What to do: Reproduce the part of the mySQL watchdog post between "# Server name" and "had a problem.", inclusive.

Continuing the “quick&dirty” series, here’s a solution I implemented on a server where sometimes (once a week or so) mySQL just dies.

This has unknown (=still to investigate) reasons. The problems appears to happen when there is heavy load on the Apache server: spikes are unusual and they’re made by malicious scanner probably. Still, the mySQL server shouldn’t die but just respond slowly, as it’s under heavy load because it powers some web sites on that server. This has to be investigated, of course.

I the meanwhile, mySQL server has to be up and Apache has to be responsive. Without implementing a “professional” solution with all the bells and whistles, a thing that can be done is to create a simple watchdog script in Perl.

The following script is made for Gentoo Linux, but it should trivial to adapt it to any Unix variant.

use Email::Address;
use Email::MIME;
use Email::Sender::Transport::Sendmail;
use Email::Sender::Simple qw/sendmail/;
use version;
use Arthas::Defaults::520;

our $VERSION = qv(1.0);
our $BASE = '/root/bin';
our $transport;
our $config = { };

lock_session();
configure();
chh();
unlock_session();

sub lock_session {
    die "Existing lock file" if -e "$BASE/checkhealth.lock";
    open (my $lfh, '>', "$BASE/checkhealth.lock") or die "Can't lock";
    print $lfh "PID\n";
    close $lfh;
} 

sub configure {
    $transport = Email::Sender::Transport::Sendmail->new;
}

sub chh {
    # Get all mySQL and Apache processes
    my @processes = split m/\n/xs, `/bin/ps ax`;
    my @p_mysql = grep { $_ =~ m/mysqld/xs } @processes;
    my @p_apache = grep { $_ =~ m/apache/xs } @processes;
    
    # Parse uptime command output, and get system load in last minute, last 5 minutes and last 15 minutes
    my $uptime = `/usr/bin/uptime`;
    my ($ul1, $ul5, $ul15) = (0, 0, 0);
    if ( $uptime =~ m/(\d+),\d+,\s*(\d+),\d+,\s*(\d+),\d+/xs ) {
        ($ul1, $ul5, $ul15) = ($1, $2, $3);
    }

    # Server name is used when reporting via e-mail, because if we run the same script on more than one
    # server we want to know which server had a problem.

Raw data:
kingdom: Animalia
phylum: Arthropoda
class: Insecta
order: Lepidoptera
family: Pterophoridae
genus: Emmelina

Response:
# Server name is used when reporting via e-mail, because if we run the same script on more than one
    # server we want to know which server had a problem.